(AIM OF THE EXERCISE) Every line below that includes "only" counts toward the total. Report that total alone.
- Opening Delimiter -
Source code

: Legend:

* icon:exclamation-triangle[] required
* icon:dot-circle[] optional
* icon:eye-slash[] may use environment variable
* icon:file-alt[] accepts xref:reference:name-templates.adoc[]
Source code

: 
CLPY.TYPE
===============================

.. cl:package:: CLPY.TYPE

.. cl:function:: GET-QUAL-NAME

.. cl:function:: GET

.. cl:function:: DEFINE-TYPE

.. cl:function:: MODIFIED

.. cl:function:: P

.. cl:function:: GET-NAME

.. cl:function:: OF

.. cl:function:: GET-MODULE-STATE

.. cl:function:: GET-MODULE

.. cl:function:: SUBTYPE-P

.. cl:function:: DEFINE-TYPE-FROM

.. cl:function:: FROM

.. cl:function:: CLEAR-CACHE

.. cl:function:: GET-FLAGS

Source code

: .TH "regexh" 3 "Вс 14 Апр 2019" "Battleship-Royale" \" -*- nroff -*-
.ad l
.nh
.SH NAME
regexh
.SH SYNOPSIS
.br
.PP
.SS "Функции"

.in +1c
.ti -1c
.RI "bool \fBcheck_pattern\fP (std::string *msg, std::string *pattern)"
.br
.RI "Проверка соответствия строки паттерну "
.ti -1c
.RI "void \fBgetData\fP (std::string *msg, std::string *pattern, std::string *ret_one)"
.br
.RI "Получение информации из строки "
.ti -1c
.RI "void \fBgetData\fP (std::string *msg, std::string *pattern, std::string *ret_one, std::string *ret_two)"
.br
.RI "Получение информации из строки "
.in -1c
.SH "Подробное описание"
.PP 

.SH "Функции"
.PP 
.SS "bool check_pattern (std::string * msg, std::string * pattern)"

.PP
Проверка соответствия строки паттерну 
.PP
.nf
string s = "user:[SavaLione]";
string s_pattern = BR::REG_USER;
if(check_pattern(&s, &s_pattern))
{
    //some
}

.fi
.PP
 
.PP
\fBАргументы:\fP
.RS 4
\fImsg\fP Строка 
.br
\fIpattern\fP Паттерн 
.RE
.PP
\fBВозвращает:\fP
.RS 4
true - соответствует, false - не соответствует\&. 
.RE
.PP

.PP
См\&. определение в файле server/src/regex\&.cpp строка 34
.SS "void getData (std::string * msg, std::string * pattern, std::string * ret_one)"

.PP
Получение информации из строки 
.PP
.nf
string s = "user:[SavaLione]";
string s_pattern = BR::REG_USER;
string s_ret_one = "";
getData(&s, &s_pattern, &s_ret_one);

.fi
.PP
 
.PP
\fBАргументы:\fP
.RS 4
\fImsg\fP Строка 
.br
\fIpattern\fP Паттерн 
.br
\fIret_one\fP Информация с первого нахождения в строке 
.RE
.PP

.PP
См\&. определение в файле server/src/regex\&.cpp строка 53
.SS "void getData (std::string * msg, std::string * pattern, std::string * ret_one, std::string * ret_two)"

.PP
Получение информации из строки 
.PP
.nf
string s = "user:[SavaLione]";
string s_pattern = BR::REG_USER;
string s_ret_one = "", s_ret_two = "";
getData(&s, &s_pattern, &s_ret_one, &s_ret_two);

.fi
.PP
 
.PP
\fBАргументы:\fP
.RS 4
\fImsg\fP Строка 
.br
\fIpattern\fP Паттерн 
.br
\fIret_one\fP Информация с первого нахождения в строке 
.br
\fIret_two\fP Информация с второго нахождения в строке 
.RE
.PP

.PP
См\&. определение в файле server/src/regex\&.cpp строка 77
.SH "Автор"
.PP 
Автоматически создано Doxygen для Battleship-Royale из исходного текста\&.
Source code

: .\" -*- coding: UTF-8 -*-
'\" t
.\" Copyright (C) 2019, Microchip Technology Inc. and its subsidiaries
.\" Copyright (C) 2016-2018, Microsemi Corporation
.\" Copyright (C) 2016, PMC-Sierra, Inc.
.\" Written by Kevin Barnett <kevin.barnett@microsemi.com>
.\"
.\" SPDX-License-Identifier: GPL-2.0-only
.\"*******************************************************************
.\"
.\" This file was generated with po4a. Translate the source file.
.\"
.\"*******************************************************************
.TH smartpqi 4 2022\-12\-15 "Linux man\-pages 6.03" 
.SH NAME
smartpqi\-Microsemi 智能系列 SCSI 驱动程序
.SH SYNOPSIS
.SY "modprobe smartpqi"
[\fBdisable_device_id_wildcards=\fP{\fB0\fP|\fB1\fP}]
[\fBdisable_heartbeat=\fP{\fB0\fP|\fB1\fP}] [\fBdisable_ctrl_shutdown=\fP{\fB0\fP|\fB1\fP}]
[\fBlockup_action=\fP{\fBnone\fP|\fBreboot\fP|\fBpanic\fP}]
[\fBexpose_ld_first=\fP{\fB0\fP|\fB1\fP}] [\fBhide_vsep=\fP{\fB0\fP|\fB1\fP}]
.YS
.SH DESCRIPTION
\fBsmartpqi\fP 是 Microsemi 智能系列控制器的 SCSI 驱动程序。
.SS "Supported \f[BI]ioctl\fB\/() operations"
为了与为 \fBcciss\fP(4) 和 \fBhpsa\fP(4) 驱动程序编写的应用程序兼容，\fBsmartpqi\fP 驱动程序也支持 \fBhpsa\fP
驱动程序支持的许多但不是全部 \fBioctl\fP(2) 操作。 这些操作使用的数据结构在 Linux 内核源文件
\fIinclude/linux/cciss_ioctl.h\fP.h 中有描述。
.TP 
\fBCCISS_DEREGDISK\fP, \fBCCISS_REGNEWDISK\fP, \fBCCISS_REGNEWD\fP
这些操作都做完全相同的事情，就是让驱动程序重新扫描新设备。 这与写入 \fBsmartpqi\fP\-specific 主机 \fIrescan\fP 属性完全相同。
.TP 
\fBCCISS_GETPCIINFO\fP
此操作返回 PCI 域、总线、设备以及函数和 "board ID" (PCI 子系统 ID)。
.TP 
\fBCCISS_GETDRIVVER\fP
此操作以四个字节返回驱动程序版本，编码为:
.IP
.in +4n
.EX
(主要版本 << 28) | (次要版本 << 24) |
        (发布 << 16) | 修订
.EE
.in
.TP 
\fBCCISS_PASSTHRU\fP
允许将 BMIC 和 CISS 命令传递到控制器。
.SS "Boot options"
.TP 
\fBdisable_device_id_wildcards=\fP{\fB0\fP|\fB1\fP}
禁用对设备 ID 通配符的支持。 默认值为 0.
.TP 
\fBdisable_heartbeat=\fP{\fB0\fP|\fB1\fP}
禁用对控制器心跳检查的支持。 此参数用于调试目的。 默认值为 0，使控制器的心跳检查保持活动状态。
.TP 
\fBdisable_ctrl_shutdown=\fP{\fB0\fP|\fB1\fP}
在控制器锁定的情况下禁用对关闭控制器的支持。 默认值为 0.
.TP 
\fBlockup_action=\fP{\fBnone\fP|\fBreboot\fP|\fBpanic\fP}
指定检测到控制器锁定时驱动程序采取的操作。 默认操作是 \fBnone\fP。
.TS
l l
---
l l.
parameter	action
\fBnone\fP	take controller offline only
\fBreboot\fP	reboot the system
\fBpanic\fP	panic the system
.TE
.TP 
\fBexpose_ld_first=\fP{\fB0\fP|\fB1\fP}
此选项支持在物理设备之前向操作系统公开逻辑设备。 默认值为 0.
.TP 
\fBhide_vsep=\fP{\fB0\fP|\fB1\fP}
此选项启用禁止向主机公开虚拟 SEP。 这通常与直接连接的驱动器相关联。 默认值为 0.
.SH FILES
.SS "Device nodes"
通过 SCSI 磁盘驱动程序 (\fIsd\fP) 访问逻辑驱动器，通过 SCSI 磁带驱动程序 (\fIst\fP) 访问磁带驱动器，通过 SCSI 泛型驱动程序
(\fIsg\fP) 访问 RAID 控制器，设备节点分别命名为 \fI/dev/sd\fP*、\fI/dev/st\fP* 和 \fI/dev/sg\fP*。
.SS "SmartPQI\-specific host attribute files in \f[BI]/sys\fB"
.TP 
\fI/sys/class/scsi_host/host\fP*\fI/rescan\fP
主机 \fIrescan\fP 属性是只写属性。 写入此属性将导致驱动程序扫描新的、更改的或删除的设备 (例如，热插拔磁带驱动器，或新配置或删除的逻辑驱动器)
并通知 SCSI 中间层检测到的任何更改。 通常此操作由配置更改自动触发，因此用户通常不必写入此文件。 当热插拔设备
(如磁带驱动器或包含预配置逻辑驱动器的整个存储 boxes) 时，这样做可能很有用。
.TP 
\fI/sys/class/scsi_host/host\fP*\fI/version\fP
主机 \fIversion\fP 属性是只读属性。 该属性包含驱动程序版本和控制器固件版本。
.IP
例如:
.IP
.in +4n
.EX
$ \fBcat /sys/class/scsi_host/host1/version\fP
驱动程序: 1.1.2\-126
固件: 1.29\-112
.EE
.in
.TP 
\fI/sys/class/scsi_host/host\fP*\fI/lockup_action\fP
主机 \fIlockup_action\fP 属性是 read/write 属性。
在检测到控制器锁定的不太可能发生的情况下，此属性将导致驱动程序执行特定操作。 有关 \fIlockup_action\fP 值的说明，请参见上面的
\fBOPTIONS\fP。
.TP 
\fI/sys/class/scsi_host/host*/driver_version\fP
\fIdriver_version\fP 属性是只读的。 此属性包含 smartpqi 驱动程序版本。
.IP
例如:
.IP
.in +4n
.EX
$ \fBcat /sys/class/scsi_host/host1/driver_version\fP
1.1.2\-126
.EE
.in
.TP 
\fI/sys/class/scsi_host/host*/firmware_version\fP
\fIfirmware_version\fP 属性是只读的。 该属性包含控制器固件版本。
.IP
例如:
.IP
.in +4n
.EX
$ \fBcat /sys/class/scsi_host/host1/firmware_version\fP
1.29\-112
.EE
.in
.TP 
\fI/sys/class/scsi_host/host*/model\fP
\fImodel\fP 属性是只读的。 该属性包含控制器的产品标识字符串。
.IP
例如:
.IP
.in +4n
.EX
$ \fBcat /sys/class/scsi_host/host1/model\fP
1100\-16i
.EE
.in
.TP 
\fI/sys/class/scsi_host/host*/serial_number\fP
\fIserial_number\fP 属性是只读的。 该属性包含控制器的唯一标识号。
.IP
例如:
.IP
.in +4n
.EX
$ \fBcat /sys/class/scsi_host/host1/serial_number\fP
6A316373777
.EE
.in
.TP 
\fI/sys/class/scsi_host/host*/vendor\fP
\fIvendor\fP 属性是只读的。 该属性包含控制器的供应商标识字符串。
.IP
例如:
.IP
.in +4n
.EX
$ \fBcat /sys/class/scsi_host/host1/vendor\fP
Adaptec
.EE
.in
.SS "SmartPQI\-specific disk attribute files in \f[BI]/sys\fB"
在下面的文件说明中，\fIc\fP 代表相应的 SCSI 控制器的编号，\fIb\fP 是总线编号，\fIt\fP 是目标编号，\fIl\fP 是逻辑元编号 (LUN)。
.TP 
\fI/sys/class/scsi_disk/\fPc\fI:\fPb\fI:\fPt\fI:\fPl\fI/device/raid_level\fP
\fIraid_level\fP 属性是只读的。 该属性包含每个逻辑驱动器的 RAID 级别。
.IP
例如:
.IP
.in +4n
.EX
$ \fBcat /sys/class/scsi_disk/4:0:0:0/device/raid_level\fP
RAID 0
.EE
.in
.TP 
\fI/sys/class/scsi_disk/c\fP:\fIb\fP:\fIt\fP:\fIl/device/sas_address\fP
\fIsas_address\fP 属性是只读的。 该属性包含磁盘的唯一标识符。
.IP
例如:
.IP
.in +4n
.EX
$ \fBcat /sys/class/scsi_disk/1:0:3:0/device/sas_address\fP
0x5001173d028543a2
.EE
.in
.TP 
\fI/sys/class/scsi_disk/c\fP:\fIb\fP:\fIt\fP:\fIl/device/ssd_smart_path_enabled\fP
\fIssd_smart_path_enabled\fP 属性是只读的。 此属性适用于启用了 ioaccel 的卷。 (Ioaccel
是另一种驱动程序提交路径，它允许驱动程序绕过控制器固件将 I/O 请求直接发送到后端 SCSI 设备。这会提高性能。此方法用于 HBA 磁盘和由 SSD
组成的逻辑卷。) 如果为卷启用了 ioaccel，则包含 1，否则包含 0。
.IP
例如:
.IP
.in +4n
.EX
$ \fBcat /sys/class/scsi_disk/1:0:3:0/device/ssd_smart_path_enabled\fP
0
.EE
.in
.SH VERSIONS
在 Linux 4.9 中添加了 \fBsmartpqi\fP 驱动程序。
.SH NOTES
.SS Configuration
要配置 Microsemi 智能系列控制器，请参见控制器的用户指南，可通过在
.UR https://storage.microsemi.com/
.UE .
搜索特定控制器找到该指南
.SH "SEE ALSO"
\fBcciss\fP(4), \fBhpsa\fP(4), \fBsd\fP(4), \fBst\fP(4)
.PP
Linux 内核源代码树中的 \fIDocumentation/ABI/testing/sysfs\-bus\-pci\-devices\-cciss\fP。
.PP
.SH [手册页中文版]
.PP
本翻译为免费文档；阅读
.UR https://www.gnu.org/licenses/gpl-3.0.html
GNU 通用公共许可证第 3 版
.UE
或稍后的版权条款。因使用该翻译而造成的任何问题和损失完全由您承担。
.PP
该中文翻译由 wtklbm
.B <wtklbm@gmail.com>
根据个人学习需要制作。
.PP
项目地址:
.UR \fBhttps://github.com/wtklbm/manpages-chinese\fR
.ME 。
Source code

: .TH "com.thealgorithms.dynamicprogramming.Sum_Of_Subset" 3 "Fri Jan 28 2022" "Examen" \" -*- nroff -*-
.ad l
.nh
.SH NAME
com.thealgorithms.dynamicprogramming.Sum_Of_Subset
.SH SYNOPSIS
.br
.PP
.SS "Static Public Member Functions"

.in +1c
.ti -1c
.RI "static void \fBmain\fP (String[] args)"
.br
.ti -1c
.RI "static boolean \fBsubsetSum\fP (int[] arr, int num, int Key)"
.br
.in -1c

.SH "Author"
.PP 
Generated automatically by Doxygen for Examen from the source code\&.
- Closing Delimiter -
(TASK ANSWER) 2